Table 1 summarizes volunteer demographics and mean global measurements from ¹²⁹Xe DW-MRI and AiDA for this healthy cohort. ¹²⁹Xe ADC and acinar airway dimensions lie between reported values for younger (29±4 years) healthy volunteers and ex-smokers³, demonstrating the prevalence of age-related acinar airway changes in this cohort of older healthy volunteers. This was supported by significant correlations (P<0.05) between volunteer age and all ¹²⁹Xe DW-MRI metrics, except for alpha heterogeneity index. AiDA derived r_AiDA and R₀ intercept measurements in this healthy cohort were comparable to previously reported values in a similarly aged volunteers⁶. A trend towards increased r_AiDA with age was observed; however, this was not statistically significant (P=0.072).

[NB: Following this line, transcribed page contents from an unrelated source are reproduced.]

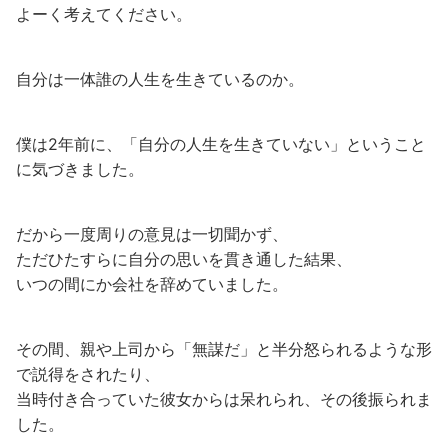
よーく考えてください。
自分は一体誰の人生を生きているのか。
僕は2年前に、「自分の人生を生きていない」ということ
に気づきました。
だから一度周りの意見は一切聞かず、
ただひたすらに自分の思いを貫き通した結果、
いつの間にか会社を辞めていました。
その間、親や上司から「無謀だ」と半分怒られるような形
で説得をされたり、
当時付き合っていた彼女からは呆れられ、その後振られま
した。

Statistically significant linear correlations were observed between r_AiDA and all ¹²⁹Xe DW-MRI metrics (P=0.001), except for alpha index, indicating that r_AiDA is a measure of acinar airway dimensions (Figure 2). The ¹²⁹Xe acinar airway dimension that showed the best agreement with the r_AiDA measurement appeared to be R_CM. Agreement was confirmed with Bland-Altman analysis, where a mean bias of -15.0 µm (95% agreement limits of -57.6 to 27.6 µm) towards r_AiDA was obtained (Figure 3). This agreement between R_CM and r_AiDA is likely related to the similar underlying cylindrical tube/airway geometry that underpins both the CM and AiDA models, respectively. The remaining bias between the measurements could be attributed to the multiple breath-hold acquisition and longer diffusion times of AiDA, in contrast to the single breath-hold acquisition and millisecond diffusion time of ¹²⁹Xe DW-MRI. The R₀ intercept from AiDA significantly correlated with ¹²⁹Xe alpha heterogeneity index (P=0.019) (Figure 4). This correlation could be representative of heterogeneity in the distal/acinar airways that both metrics are hypothesized to measure^2,4.

Conclusion

This work has benchmarked estimates of root mean square airway radius from inhaled nanoparticles (r_AiDA) against ¹²⁹Xe DW-MRI metrics in a healthy volunteer cohort, and the significant correlations indicate that r_AiDA is a measure of acinar airway microstructure. Further benchmarking in non-symptomatic smokers could be used to evaluate the relative sensitivity of AiDA and ¹²⁹Xe DW-MRI in detecting early emphysematous changes to the acinar microstructure.

Acknowledgements

This work was supported by NIHR grant NIHR-RP-R3-12-027 and MRC grant MR/M008894/1. The views expressed in this work are those of the author(s) and not necessarily those of the NHS, the National Institute for Health Research or the Department of Health.